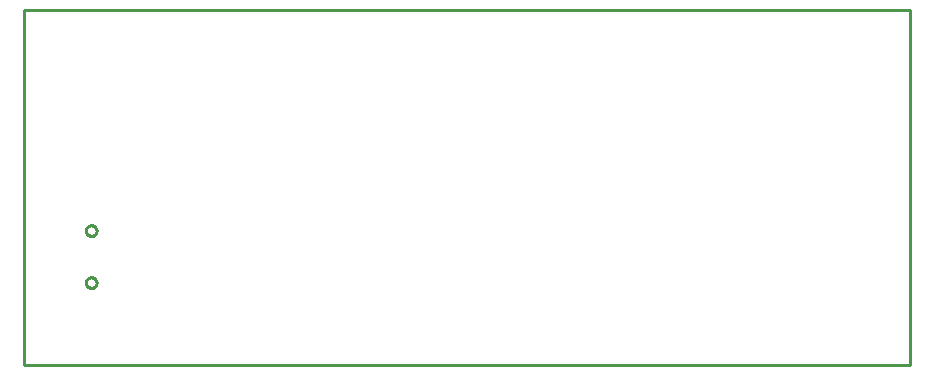
<source format=gbr>
G04 EAGLE Gerber RS-274X export*
G75*
%MOMM*%
%FSLAX34Y34*%
%LPD*%
%IN*%
%IPPOS*%
%AMOC8*
5,1,8,0,0,1.08239X$1,22.5*%
G01*
%ADD10C,0.254000*%


D10*
X0Y0D02*
X750000Y0D01*
X750000Y300000D01*
X0Y300000D01*
X0Y0D01*
X56855Y108940D02*
X56270Y109017D01*
X55700Y109170D01*
X55155Y109395D01*
X54645Y109690D01*
X54177Y110049D01*
X53759Y110467D01*
X53400Y110935D01*
X53105Y111445D01*
X52880Y111990D01*
X52727Y112560D01*
X52650Y113145D01*
X52650Y113735D01*
X52727Y114320D01*
X52880Y114890D01*
X53105Y115435D01*
X53400Y115945D01*
X53759Y116413D01*
X54177Y116831D01*
X54645Y117190D01*
X55155Y117485D01*
X55700Y117710D01*
X56270Y117863D01*
X56855Y117940D01*
X57445Y117940D01*
X58030Y117863D01*
X58600Y117710D01*
X59145Y117485D01*
X59655Y117190D01*
X60123Y116831D01*
X60541Y116413D01*
X60900Y115945D01*
X61195Y115435D01*
X61420Y114890D01*
X61573Y114320D01*
X61650Y113735D01*
X61650Y113145D01*
X61573Y112560D01*
X61420Y111990D01*
X61195Y111445D01*
X60900Y110935D01*
X60541Y110467D01*
X60123Y110049D01*
X59655Y109690D01*
X59145Y109395D01*
X58600Y109170D01*
X58030Y109017D01*
X57445Y108940D01*
X56855Y108940D01*
X56855Y64940D02*
X56270Y65017D01*
X55700Y65170D01*
X55155Y65395D01*
X54645Y65690D01*
X54177Y66049D01*
X53759Y66467D01*
X53400Y66935D01*
X53105Y67445D01*
X52880Y67990D01*
X52727Y68560D01*
X52650Y69145D01*
X52650Y69735D01*
X52727Y70320D01*
X52880Y70890D01*
X53105Y71435D01*
X53400Y71945D01*
X53759Y72413D01*
X54177Y72831D01*
X54645Y73190D01*
X55155Y73485D01*
X55700Y73710D01*
X56270Y73863D01*
X56855Y73940D01*
X57445Y73940D01*
X58030Y73863D01*
X58600Y73710D01*
X59145Y73485D01*
X59655Y73190D01*
X60123Y72831D01*
X60541Y72413D01*
X60900Y71945D01*
X61195Y71435D01*
X61420Y70890D01*
X61573Y70320D01*
X61650Y69735D01*
X61650Y69145D01*
X61573Y68560D01*
X61420Y67990D01*
X61195Y67445D01*
X60900Y66935D01*
X60541Y66467D01*
X60123Y66049D01*
X59655Y65690D01*
X59145Y65395D01*
X58600Y65170D01*
X58030Y65017D01*
X57445Y64940D01*
X56855Y64940D01*
M02*

</source>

• • •

▸ **ACTIVITY**
Every entry above should be duplicated exactly. Do not include the images.

▸ **WRITTEN ANSWER**
<source format=gbr>
G04 EAGLE Gerber RS-274X export*
G75*
%MOMM*%
%FSLAX34Y34*%
%LPD*%
%IN*%
%IPPOS*%
%AMOC8*
5,1,8,0,0,1.08239X$1,22.5*%
G01*
%ADD10C,0.254000*%


D10*
X0Y0D02*
X750000Y0D01*
X750000Y300000D01*
X0Y300000D01*
X0Y0D01*
X56855Y108940D02*
X56270Y109017D01*
X55700Y109170D01*
X55155Y109395D01*
X54645Y109690D01*
X54177Y110049D01*
X53759Y110467D01*
X53400Y110935D01*
X53105Y111445D01*
X52880Y111990D01*
X52727Y112560D01*
X52650Y113145D01*
X52650Y113735D01*
X52727Y114320D01*
X52880Y114890D01*
X53105Y115435D01*
X53400Y115945D01*
X53759Y116413D01*
X54177Y116831D01*
X54645Y117190D01*
X55155Y117485D01*
X55700Y117710D01*
X56270Y117863D01*
X56855Y117940D01*
X57445Y117940D01*
X58030Y117863D01*
X58600Y117710D01*
X59145Y117485D01*
X59655Y117190D01*
X60123Y116831D01*
X60541Y116413D01*
X60900Y115945D01*
X61195Y115435D01*
X61420Y114890D01*
X61573Y114320D01*
X61650Y113735D01*
X61650Y113145D01*
X61573Y112560D01*
X61420Y111990D01*
X61195Y111445D01*
X60900Y110935D01*
X60541Y110467D01*
X60123Y110049D01*
X59655Y109690D01*
X59145Y109395D01*
X58600Y109170D01*
X58030Y109017D01*
X57445Y108940D01*
X56855Y108940D01*
X56855Y64940D02*
X56270Y65017D01*
X55700Y65170D01*
X55155Y65395D01*
X54645Y65690D01*
X54177Y66049D01*
X53759Y66467D01*
X53400Y66935D01*
X53105Y67445D01*
X52880Y67990D01*
X52727Y68560D01*
X52650Y69145D01*
X52650Y69735D01*
X52727Y70320D01*
X52880Y70890D01*
X53105Y71435D01*
X53400Y71945D01*
X53759Y72413D01*
X54177Y72831D01*
X54645Y73190D01*
X55155Y73485D01*
X55700Y73710D01*
X56270Y73863D01*
X56855Y73940D01*
X57445Y73940D01*
X58030Y73863D01*
X58600Y73710D01*
X59145Y73485D01*
X59655Y73190D01*
X60123Y72831D01*
X60541Y72413D01*
X60900Y71945D01*
X61195Y71435D01*
X61420Y70890D01*
X61573Y70320D01*
X61650Y69735D01*
X61650Y69145D01*
X61573Y68560D01*
X61420Y67990D01*
X61195Y67445D01*
X60900Y66935D01*
X60541Y66467D01*
X60123Y66049D01*
X59655Y65690D01*
X59145Y65395D01*
X58600Y65170D01*
X58030Y65017D01*
X57445Y64940D01*
X56855Y64940D01*
M02*

</source>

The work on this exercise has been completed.